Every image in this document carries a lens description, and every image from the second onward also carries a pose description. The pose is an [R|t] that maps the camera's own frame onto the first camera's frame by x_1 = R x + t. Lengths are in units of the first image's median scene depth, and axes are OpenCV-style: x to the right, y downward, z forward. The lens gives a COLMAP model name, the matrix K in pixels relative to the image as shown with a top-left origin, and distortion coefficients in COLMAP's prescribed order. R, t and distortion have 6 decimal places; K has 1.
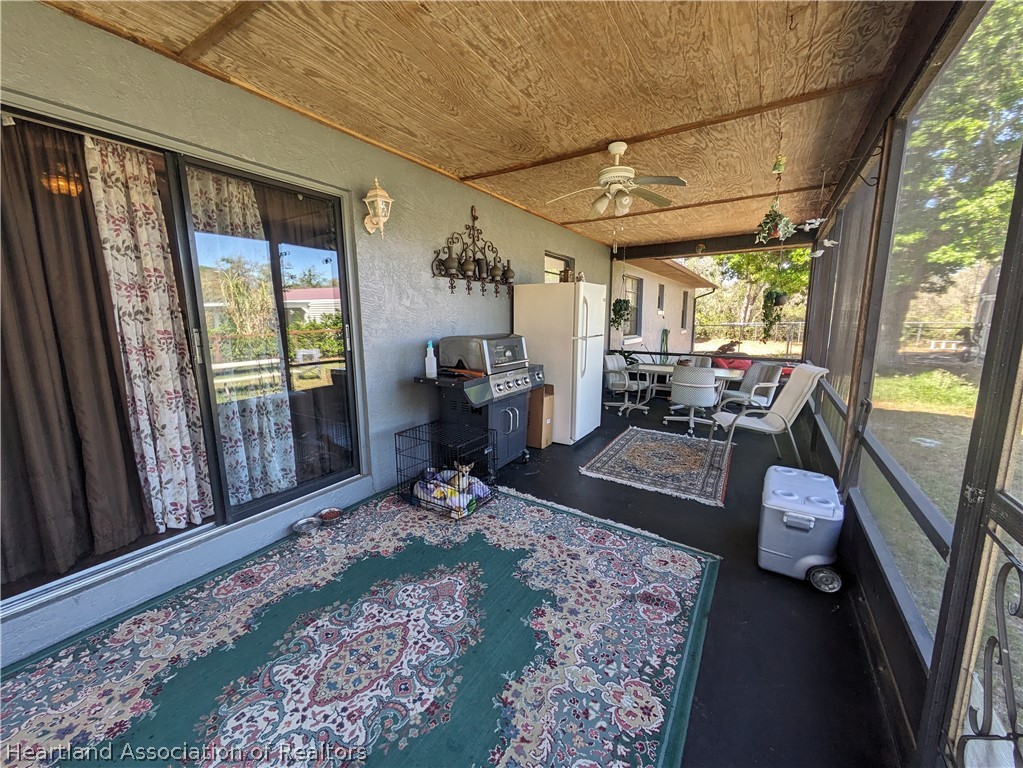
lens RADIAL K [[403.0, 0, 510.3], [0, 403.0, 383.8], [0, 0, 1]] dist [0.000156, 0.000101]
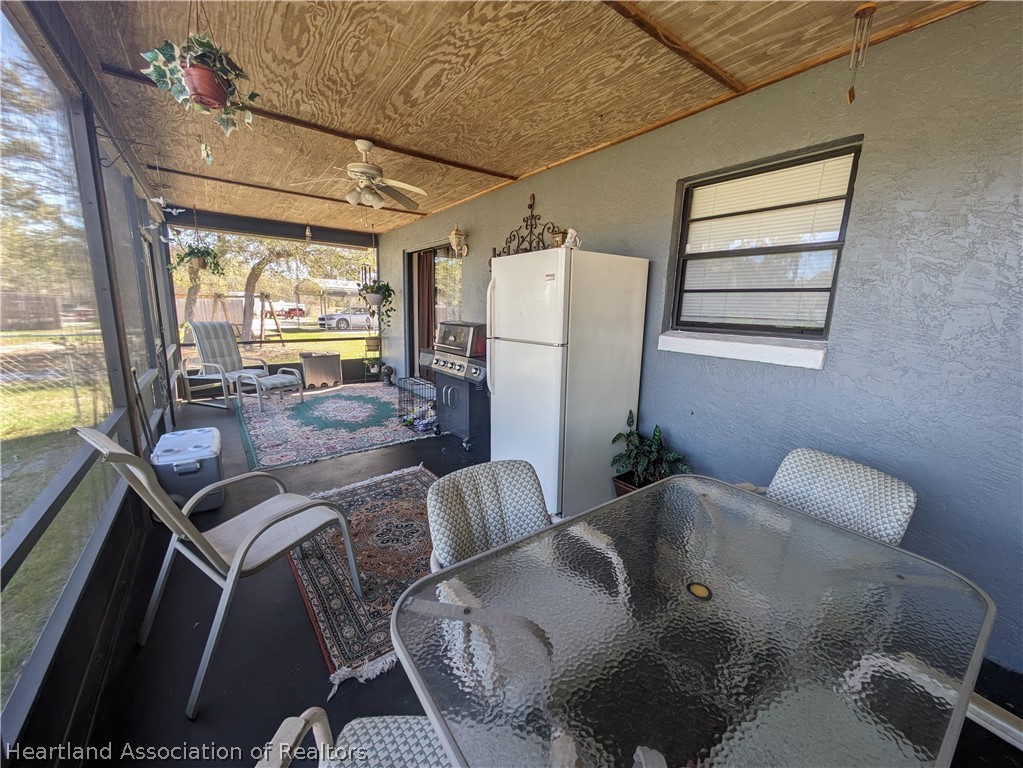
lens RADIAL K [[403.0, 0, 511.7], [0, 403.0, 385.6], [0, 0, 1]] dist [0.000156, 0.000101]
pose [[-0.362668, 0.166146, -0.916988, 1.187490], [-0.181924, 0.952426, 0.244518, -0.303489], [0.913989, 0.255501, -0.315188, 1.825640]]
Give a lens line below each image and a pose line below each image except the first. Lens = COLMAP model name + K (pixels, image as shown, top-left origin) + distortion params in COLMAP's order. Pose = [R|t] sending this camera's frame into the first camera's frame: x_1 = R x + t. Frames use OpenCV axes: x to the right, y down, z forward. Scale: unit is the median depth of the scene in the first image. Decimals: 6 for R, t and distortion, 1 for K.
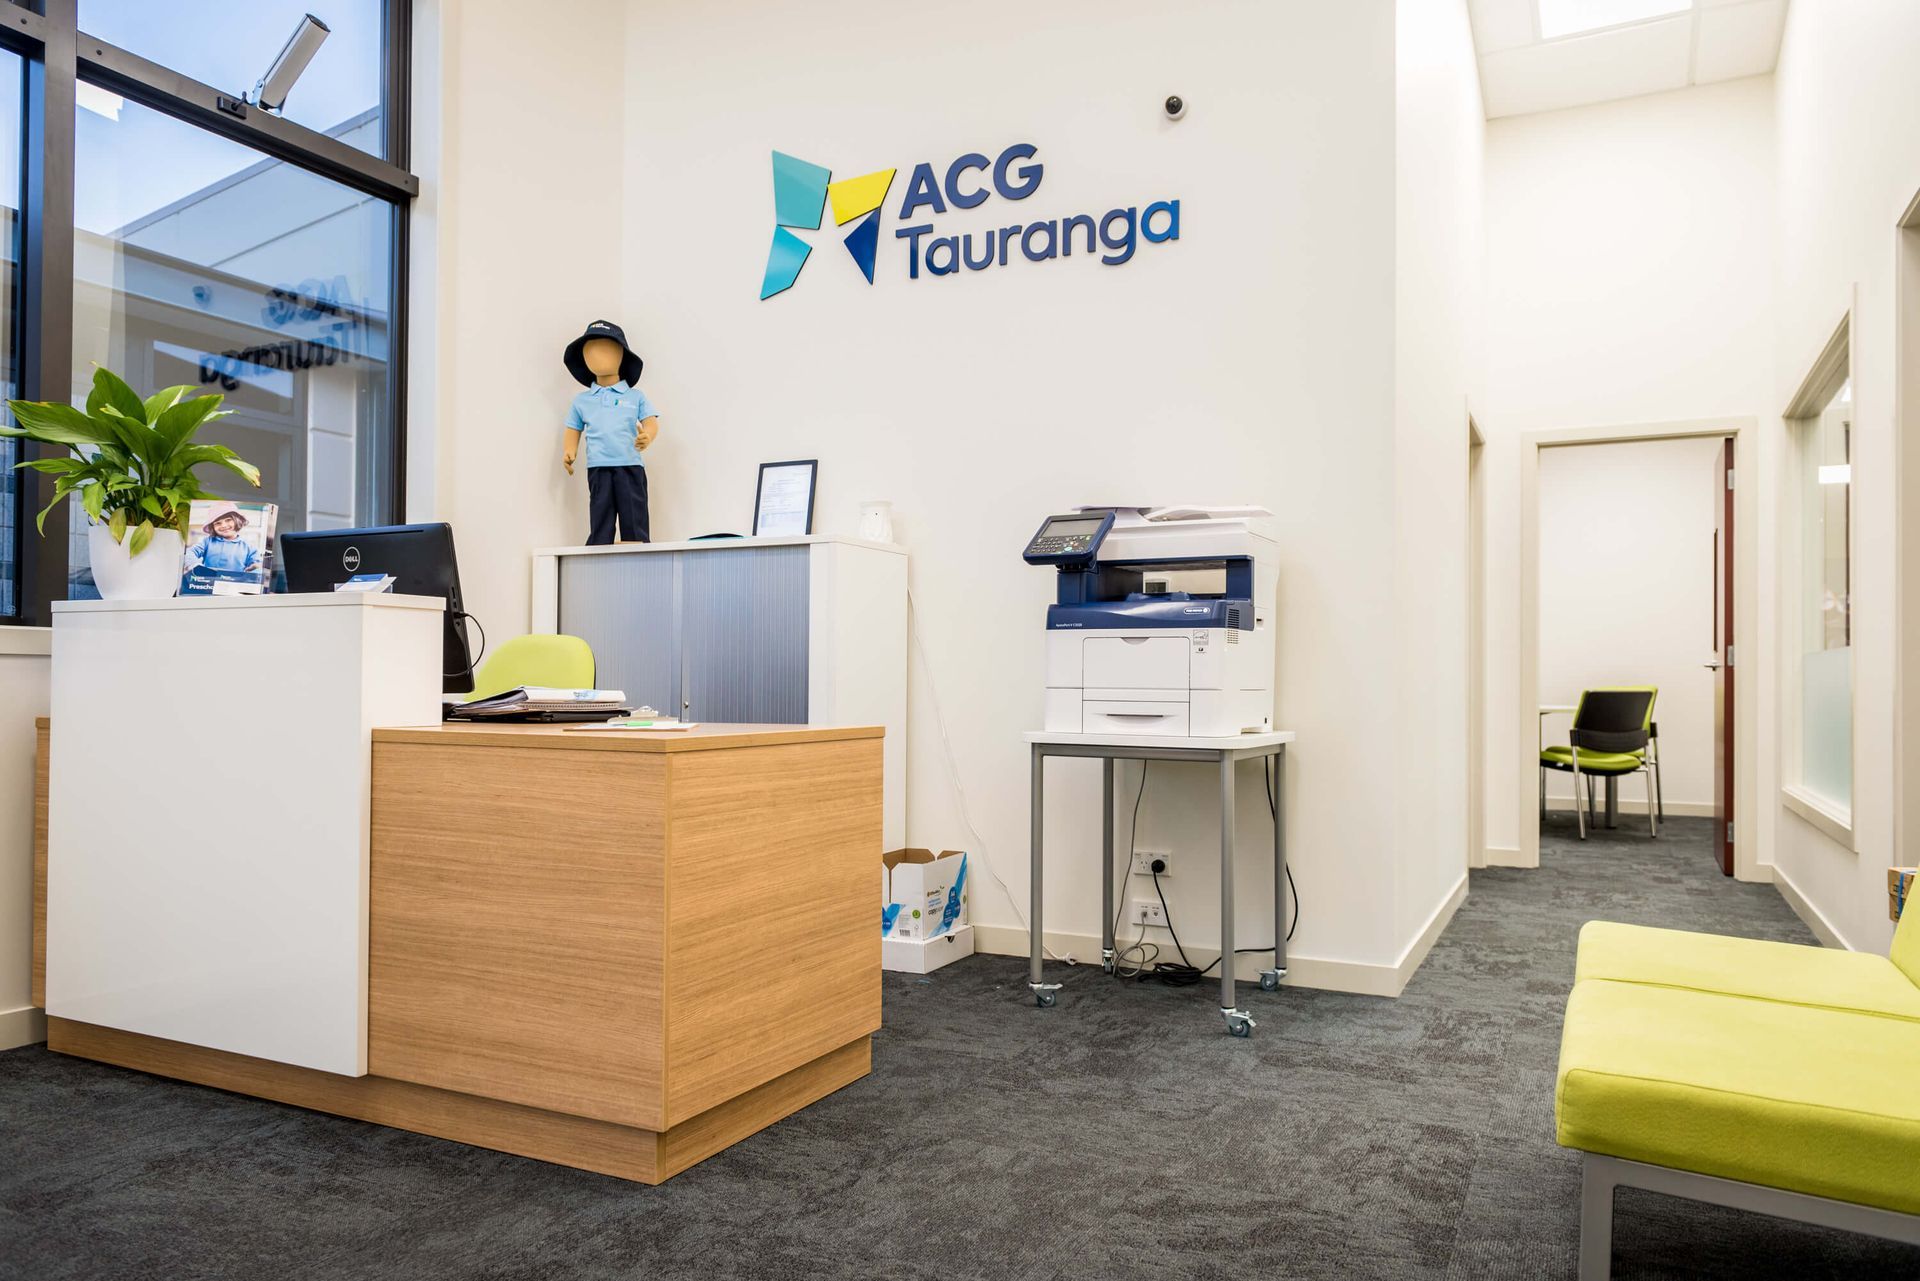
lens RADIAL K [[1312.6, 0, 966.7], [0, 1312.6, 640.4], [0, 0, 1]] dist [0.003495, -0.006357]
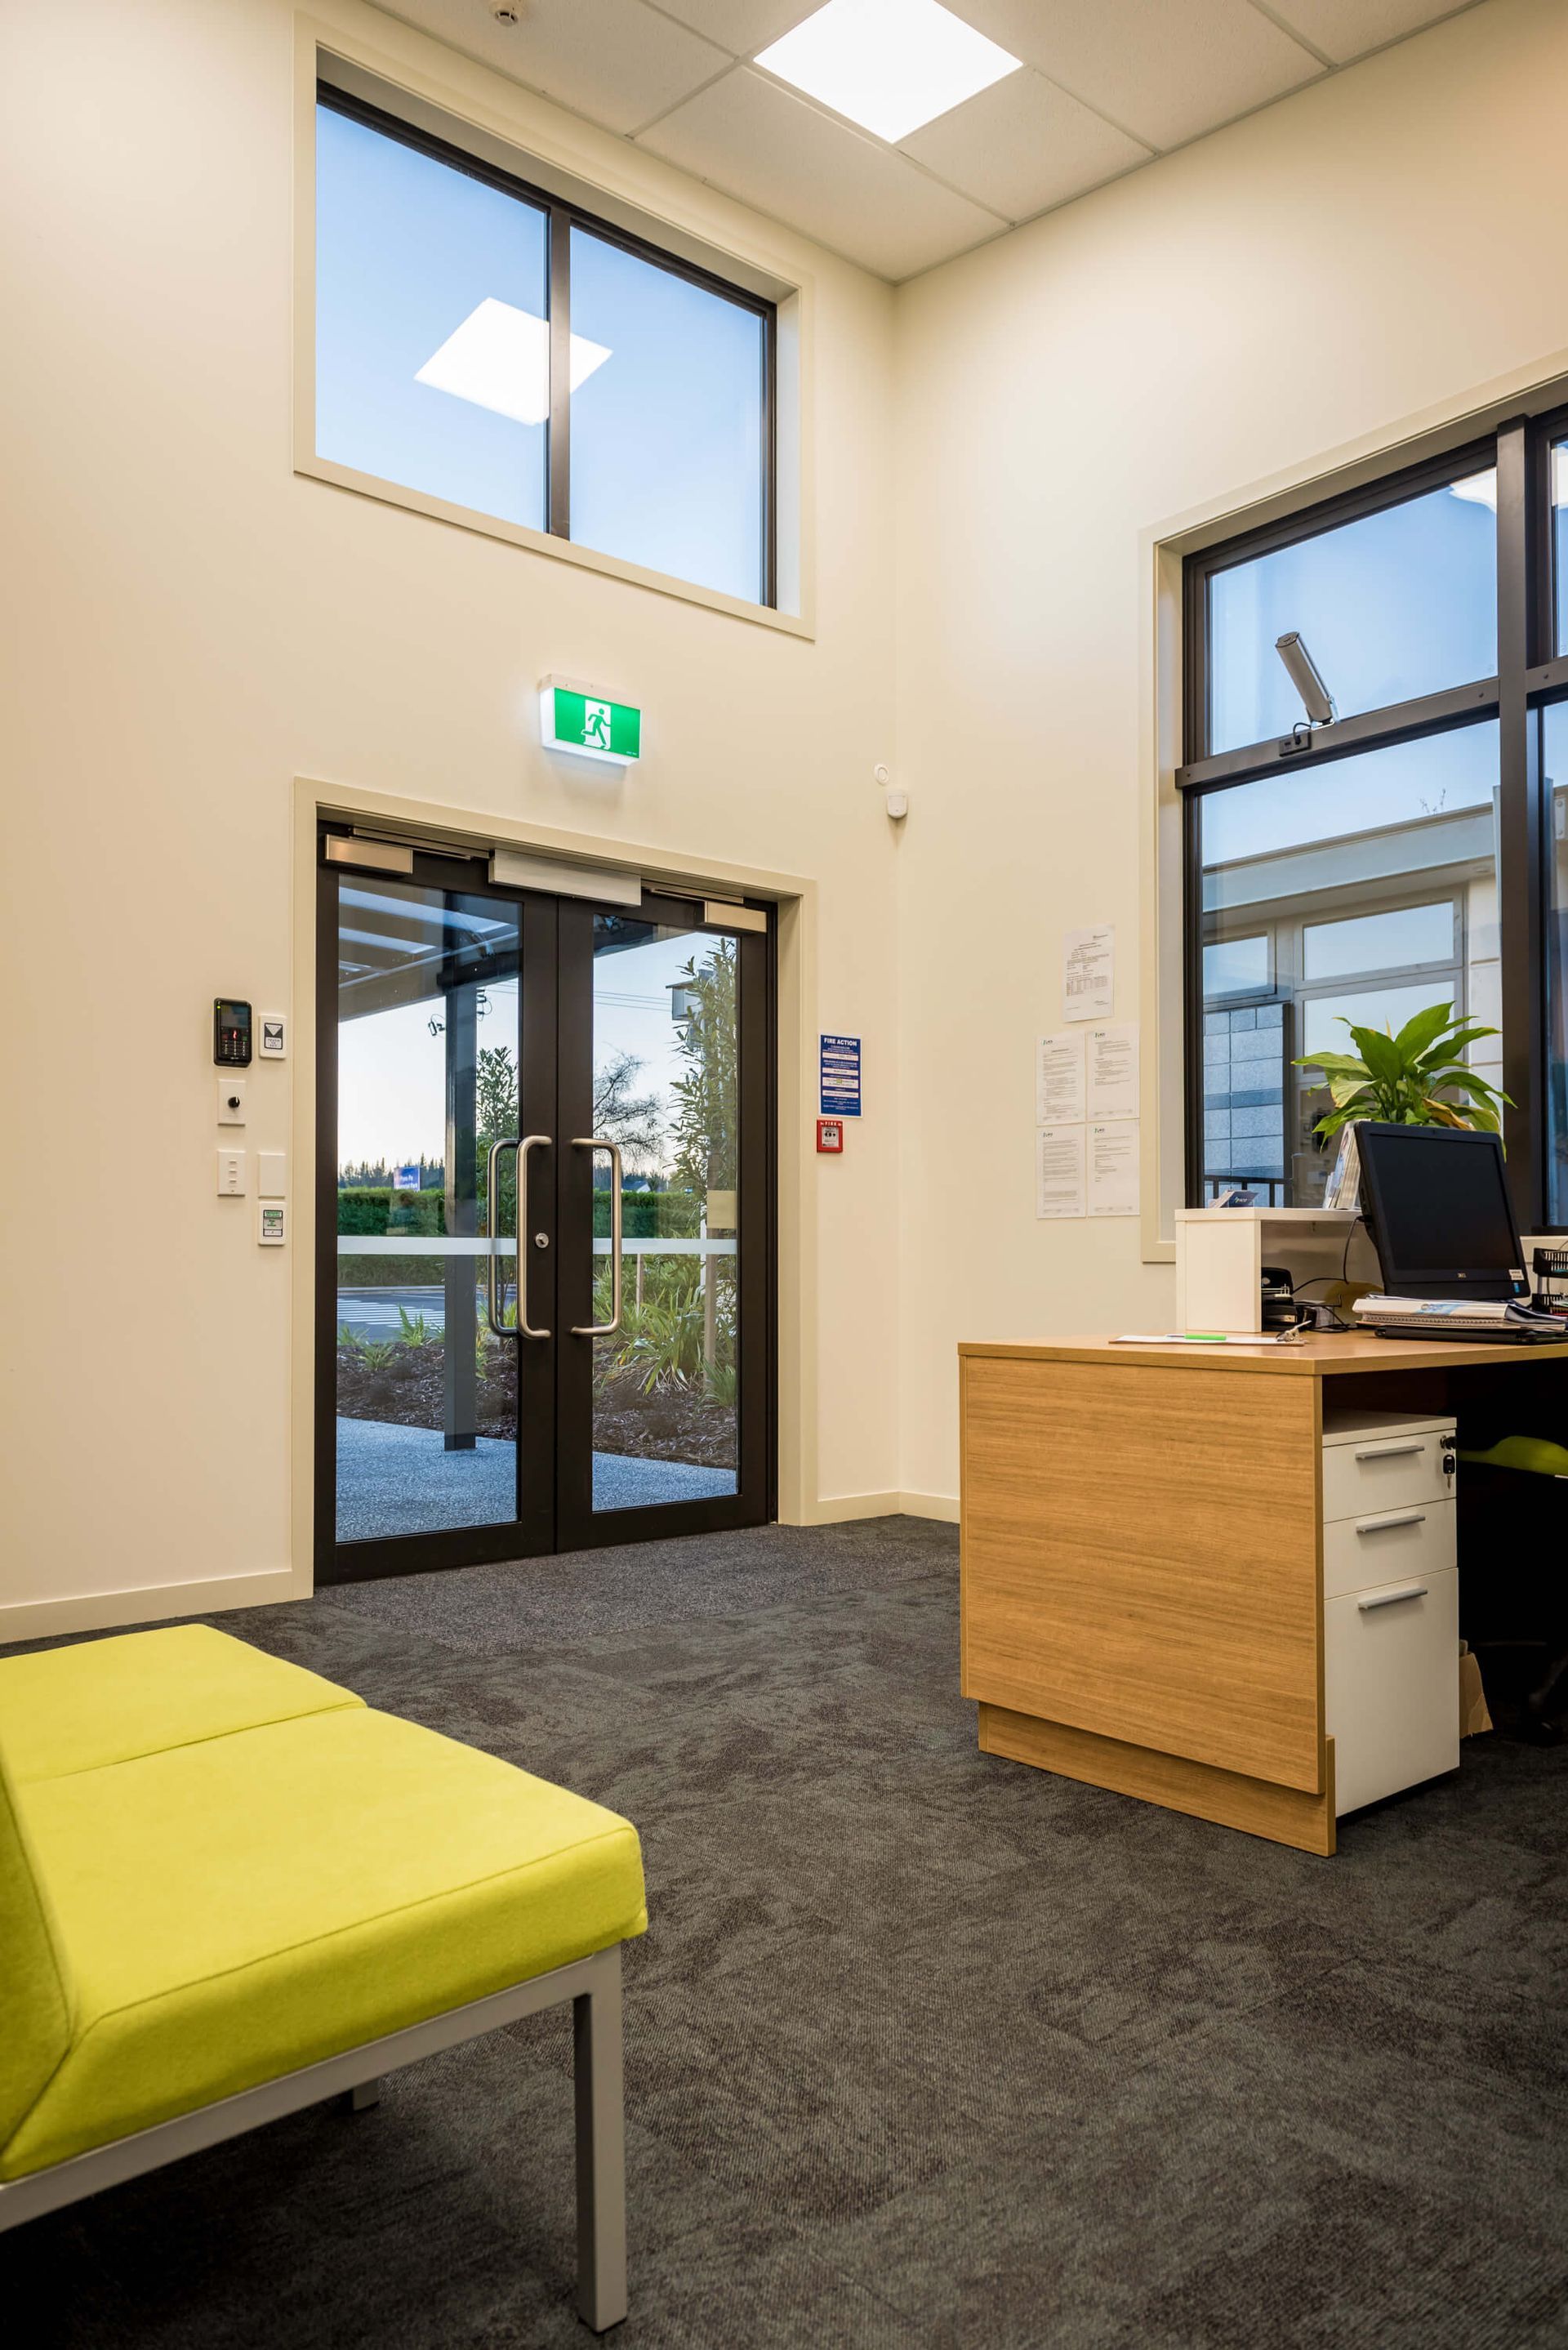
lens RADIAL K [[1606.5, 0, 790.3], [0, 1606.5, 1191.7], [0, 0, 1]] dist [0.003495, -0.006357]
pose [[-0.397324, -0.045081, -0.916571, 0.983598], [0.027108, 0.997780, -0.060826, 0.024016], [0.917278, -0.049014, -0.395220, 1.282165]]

*****

= Task directions =
Transcribe the entries word for word, without their pictures.

= Written answer =
Every image in this document carries a lens description, and every image from the second onward also carries a pose description. The pose is an [R|t] that maps the camera's own frame onto the first camera's frame by x_1 = R x + t. Lengths are in units of the first image's median scene depth, and axes are OpenCV-style: x to the right, y downward, z forward. The lens gives a COLMAP model name, the matrix K in pixels relative to the image as shown with a top-left origin, and distortion coefficients in COLMAP's prescribed order. R, t and distortion have 6 decimal places; K has 1.
lens RADIAL K [[403.0, 0, 510.3], [0, 403.0, 383.8], [0, 0, 1]] dist [0.000156, 0.000101]
lens RADIAL K [[403.0, 0, 511.7], [0, 403.0, 385.6], [0, 0, 1]] dist [0.000156, 0.000101]
pose [[-0.362668, 0.166146, -0.916988, 1.187490], [-0.181924, 0.952426, 0.244518, -0.303489], [0.913989, 0.255501, -0.315188, 1.825640]]
Give a lens line below each image and a pose line below each image except the first. Lens = COLMAP model name + K (pixels, image as shown, top-left origin) + distortion params in COLMAP's order. Pose = [R|t] sending this camera's frame into the first camera's frame: x_1 = R x + t. Frames use OpenCV axes: x to the right, y down, z forward. Scale: unit is the median depth of the scene in the first image. Decimals: 6 for R, t and distortion, 1 for K.
lens RADIAL K [[1312.6, 0, 966.7], [0, 1312.6, 640.4], [0, 0, 1]] dist [0.003495, -0.006357]
lens RADIAL K [[1606.5, 0, 790.3], [0, 1606.5, 1191.7], [0, 0, 1]] dist [0.003495, -0.006357]
pose [[-0.397324, -0.045081, -0.916571, 0.983598], [0.027108, 0.997780, -0.060826, 0.024016], [0.917278, -0.049014, -0.395220, 1.282165]]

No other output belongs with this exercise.